O Observatório dos Direitos Humanos alertou esta quarta-feira para o que considera poderem ser "tratamentos cruéis, degradantes e desumanos" de que terá sido vítima um recluso guineense do Estabelecimento Prisional de Paços de Ferreira.

"Segundo análise do Observatório dos Direitos Humanos, as práticas utilizadas pelos guardas no trato do recluso, como o uso de gás pimenta, 'ferro', punho de cassetete, isolamento social e assédio de cunho racista, caracterizam-se como tratamentos cruéis, degradantes e desumanos", lê-se num documento enviado à Lusa.

De acordo com o Observatório dos Direitos Humanos, os alegados maus tratos terão sido praticados por três guardas prisionais do Estabelecimento Prisional de Paços de Ferreira, acrescentando que a direção da prisão e a Direção-Geral da Reinserção e dos Serviços Prisionais foram interpeladas em abril para se pronunciarem.

Contudo, acrescenta-se no documento enviado à Lusa, "não houve resposta quanto à situação denunciada".

De acordo com o Observatório dos Direitos Humanos, "as ações alegadamente levadas a cabo pelos guardas prisionais citados no relatório desvirtuam a finalidade das penas e das medidas de segurança no ordenamento jurídico português, nomeadamente a proteção de bens jurídicos, a reintegração do agente na sociedade e a prevenção da sua reincidência".

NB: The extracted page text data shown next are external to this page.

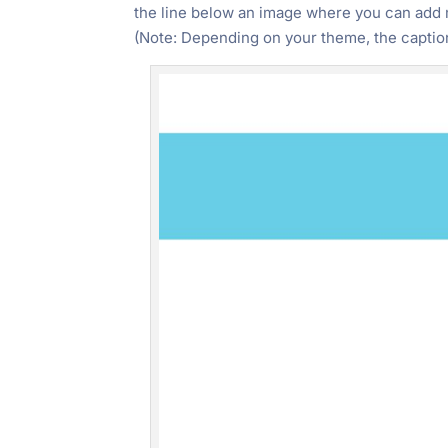
the line below an image where you can add m
"Ctrl
(Note: Depending on your theme, the caption
+
/".
This
shortcut
activates
the
screen
reader
to
help
you
navigate
and
interact
with
the
content.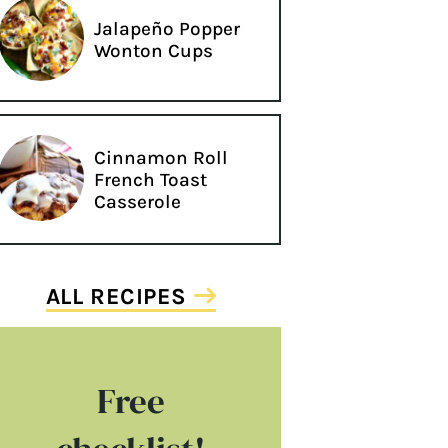
Jalapeño Popper
Wonton Cups
Cinnamon Roll
French Toast
Casserole
ALL RECIPES
Free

Acrescenta-se que "quaisquer práticas de tratamento cruel, degradante ou desumano sobre um recluso, como as descritas na denúncia apreciada, demonstram uma atitude dentro do sistema prisional que vai contra os direitos fundamentais protegidos constitucionalmente e em lei ordinária".

Sobre esta posição do Observatório dos Direitos Humanos, a Direção-Geral de Reinserção e Serviços Prisionais informou a Lusa de que o recluso "não formalizou, junto dos serviços competentes do Estabelecimento Prisional de Paços de Ferreira, qualquer queixa contra elementos do corpo da guarda prisional por agressão". Acrescenta aquela direção-geral que "nos serviços clínicos do estabelecimento não há registo de qualquer atendimento em consequência de agressões".

No esclarecimento enviado à Lusa, refere-se também que "o Estabelecimento Prisional de Paços de Ferreira respondeu, em tempo oportuno, à Inspeção Geral de Justiça e à Provedoria de Justiça, que o questionaram em consequência de terem recebido uma exposição da Associação Contra a Exclusão pelo Desenvolvimento (ACED) relativamente a estas denúncias".

De acordo com a Direção Geral de Reinserção e Serviços Prisionais, "o Estabelecimento Prisional de Paços de Ferreira não recebeu, "até ao presente momento, qualquer notificação daqueles organismos a este propósito".

A tutela dos serviços prisionais informa, por outro lado, "que o recluso se encontra em regime de segurança, em consequência de comportamentos disciplinares graves e que a verificação da legalidade da sua situação, como decorre da Lei, é feita pelo Tribunal de Execução das Penas que tem confirmado a manutenção do recluso neste regime".